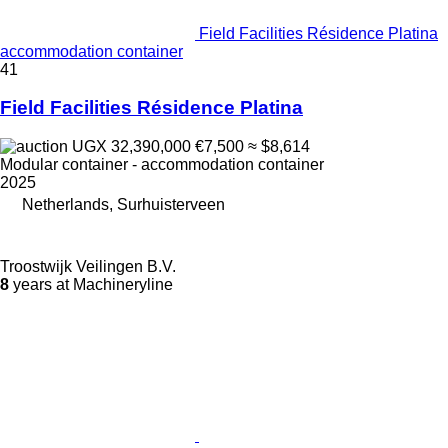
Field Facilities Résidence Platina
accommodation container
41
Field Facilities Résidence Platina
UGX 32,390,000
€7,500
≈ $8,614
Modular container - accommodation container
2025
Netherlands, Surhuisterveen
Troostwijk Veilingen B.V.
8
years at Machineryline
* * *
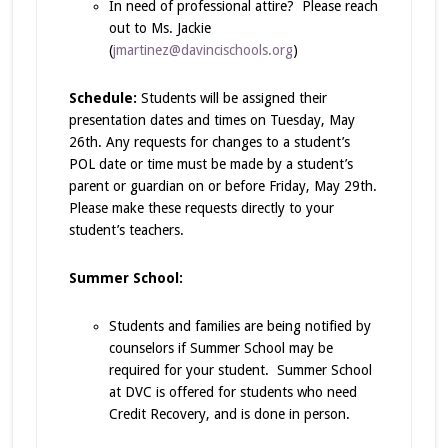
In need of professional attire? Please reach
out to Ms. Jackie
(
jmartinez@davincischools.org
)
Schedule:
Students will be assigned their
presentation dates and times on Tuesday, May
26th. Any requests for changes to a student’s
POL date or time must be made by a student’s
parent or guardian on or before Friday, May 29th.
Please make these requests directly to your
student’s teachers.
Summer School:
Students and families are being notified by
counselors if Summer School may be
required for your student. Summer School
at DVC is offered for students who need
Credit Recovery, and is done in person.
* * *
Assignment:
Give the exact lines, and only those, from the line containing "26th. Any requests for changes to a student’s" through the line containing "at DVC is offered for students who need" in the entries above.

Result of this task:
26th. Any requests for changes to a student’s
POL date or time must be made by a student’s
parent or guardian on or before Friday, May 29th.
Please make these requests directly to your
student’s teachers.
Summer School:
Students and families are being notified by
counselors if Summer School may be
required for your student. Summer School
at DVC is offered for students who need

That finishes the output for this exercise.